■ Provided material:
+ + + +
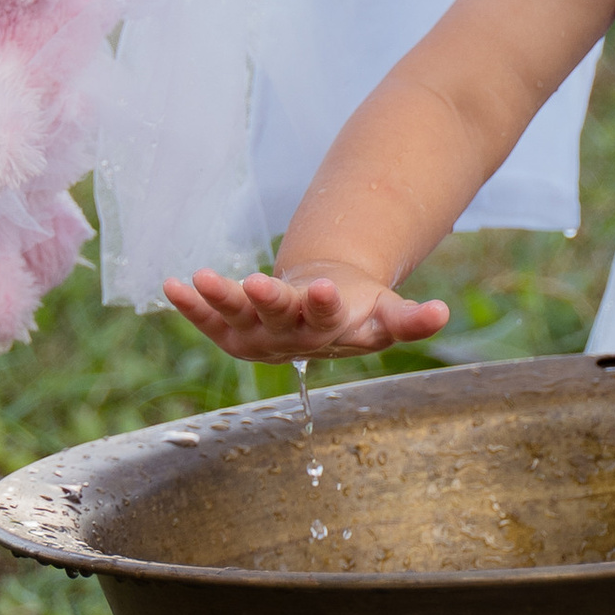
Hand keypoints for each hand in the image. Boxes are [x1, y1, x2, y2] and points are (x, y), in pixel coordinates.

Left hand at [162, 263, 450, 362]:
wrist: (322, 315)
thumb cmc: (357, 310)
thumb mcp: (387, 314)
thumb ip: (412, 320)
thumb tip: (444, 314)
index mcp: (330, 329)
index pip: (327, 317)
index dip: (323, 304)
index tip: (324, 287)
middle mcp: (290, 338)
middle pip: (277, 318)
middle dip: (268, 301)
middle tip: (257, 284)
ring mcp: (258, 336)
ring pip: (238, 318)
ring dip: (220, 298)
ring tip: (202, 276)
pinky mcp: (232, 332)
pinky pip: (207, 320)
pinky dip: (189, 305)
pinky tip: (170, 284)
+ + + +
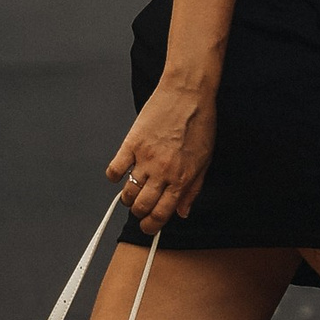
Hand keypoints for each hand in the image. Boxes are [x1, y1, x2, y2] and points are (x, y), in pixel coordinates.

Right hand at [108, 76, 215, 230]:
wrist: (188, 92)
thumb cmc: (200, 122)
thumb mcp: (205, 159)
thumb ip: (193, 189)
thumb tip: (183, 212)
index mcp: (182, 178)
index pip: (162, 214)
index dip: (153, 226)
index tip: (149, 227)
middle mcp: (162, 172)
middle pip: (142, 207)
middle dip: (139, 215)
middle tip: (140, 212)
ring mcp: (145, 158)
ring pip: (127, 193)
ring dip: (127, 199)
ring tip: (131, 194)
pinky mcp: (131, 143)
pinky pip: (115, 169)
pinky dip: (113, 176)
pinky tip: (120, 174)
+ + + +
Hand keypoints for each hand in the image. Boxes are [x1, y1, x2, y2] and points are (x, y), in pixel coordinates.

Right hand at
+ + + +
■ Instructions for the task: Return, from the material above, each line holding the string "pinky".

■ Response box:
pinky mcp: (232, 332)
pinky pip: (207, 320)
pinky dip: (189, 305)
pinky tip: (170, 284)
pinky mcp: (131, 143)
pinky pip: (115, 169)
pinky dip: (113, 176)
pinky tip: (120, 174)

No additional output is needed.